Shooting sports that have endured either have large appeal or structural support, ideally both. Large appeal meaning the sports are accessible and fun - accessible is a huge challenge for long range shooting centric sports, because there are less and less ranges suitable. Structural support means things like the National Matches, or NRA sponsorships, or Olympics, etc, that guarantee a certain amount of programatic function. Fun is subjective, but a lot of shooters are attracted to competition from the perspective of improving at something they already enjoy. When you skew a sport towards what challenges the very top competitors, you can make it inaccessible to a lot of other participants.
I love competitive shooting and used to compete regularly in 3 Gun, IDPA, and USPSA. I love shooting rifles at distance. I don't ever expect to participate in PRS for the simple reason that it doesn't reinforce skills I'm interested in learning, or equipment I want to use. I don't hunt with a 20 pound rifle, for example, no one does.

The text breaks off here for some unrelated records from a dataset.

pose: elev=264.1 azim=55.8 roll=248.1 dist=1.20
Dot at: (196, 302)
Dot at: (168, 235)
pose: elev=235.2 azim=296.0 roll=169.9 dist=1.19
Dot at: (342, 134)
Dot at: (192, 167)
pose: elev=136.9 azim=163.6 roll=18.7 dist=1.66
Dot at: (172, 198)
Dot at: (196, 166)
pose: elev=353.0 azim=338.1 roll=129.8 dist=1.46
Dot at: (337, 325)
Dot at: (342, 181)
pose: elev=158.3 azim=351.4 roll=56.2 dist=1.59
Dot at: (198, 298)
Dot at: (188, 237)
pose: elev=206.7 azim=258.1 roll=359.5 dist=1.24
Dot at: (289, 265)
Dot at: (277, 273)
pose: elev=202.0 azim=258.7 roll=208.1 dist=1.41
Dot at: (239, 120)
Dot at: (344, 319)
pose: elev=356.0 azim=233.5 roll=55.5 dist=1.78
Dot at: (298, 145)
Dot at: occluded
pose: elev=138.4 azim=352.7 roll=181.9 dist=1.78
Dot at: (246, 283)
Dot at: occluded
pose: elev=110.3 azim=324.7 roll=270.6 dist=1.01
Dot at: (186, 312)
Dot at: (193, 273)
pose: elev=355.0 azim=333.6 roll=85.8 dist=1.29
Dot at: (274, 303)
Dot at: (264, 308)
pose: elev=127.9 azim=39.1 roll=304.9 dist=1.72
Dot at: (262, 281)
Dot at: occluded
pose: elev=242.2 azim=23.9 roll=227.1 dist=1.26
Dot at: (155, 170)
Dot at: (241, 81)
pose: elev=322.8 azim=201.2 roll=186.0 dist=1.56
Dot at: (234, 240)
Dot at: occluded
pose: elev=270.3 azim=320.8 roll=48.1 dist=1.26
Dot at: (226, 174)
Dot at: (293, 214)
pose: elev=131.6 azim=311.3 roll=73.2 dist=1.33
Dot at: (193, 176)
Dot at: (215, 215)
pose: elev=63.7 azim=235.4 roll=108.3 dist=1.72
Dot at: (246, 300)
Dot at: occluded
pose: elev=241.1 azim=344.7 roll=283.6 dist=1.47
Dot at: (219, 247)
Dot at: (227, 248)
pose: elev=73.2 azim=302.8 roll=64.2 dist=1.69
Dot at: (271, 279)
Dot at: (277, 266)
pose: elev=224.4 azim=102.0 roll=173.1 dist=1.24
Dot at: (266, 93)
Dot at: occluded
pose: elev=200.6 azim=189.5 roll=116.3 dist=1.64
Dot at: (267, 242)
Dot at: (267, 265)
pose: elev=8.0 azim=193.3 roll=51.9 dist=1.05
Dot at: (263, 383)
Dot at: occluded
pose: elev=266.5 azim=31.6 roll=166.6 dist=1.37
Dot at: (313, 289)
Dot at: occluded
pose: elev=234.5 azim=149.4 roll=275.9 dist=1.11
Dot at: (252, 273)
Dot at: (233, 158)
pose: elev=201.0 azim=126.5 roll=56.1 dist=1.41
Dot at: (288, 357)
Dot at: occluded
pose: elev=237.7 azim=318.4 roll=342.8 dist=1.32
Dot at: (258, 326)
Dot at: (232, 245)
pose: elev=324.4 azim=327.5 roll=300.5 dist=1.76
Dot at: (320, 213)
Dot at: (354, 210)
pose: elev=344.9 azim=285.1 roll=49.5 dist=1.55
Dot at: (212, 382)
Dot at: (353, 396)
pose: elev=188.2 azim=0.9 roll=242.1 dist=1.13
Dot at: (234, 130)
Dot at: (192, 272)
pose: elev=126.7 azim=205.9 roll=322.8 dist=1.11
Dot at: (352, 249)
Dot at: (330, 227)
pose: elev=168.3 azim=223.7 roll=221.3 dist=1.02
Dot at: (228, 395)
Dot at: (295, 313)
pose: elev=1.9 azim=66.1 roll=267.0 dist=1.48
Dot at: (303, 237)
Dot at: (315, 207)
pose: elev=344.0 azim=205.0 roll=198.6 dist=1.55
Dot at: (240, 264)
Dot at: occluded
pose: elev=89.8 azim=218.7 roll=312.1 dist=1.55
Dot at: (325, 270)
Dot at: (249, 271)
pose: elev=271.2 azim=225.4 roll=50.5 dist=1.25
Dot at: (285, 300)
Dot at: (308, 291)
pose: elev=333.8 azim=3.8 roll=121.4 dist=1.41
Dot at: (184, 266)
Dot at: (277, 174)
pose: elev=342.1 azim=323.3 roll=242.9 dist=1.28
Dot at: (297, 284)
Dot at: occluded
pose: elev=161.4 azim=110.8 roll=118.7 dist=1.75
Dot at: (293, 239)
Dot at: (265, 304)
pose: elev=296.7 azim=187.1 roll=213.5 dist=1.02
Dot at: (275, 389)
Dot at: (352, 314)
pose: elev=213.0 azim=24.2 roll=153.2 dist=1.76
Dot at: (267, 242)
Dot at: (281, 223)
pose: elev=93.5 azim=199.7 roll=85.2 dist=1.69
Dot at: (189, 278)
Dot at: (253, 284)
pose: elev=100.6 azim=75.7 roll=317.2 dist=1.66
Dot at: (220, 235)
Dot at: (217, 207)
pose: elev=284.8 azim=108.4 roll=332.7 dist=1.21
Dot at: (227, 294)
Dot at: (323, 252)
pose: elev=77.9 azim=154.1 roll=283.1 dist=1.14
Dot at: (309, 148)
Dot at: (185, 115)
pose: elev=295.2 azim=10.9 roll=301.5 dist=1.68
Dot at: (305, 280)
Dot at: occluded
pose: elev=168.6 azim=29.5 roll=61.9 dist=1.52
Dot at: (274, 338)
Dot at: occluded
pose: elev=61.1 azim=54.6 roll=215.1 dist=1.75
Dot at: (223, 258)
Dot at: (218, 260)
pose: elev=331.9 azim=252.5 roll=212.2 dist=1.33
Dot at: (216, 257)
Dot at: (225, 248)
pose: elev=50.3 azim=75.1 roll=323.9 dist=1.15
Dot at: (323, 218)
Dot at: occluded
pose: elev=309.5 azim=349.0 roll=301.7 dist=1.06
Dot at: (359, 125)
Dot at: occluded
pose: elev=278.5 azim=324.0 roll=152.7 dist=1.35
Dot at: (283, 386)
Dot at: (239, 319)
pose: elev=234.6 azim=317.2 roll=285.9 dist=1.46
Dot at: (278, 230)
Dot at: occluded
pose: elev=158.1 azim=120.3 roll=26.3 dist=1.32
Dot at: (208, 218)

I don't shoot free-recoil, I don't build guns that need to balance at the magwell, and I don't run 8 oz triggers with marginal sear engagement. People would have laughed at you years ago if you said PRS would turn into a faster paced Benchrest but with camo stocks.
Most other shooting sports that purport to resemble real-life firearm usage take steps to prevent the equipment race with sensible rules. Minimum calibers, power factors, weight limits, and the utter practicality that is moving through a course of fire with your firearm.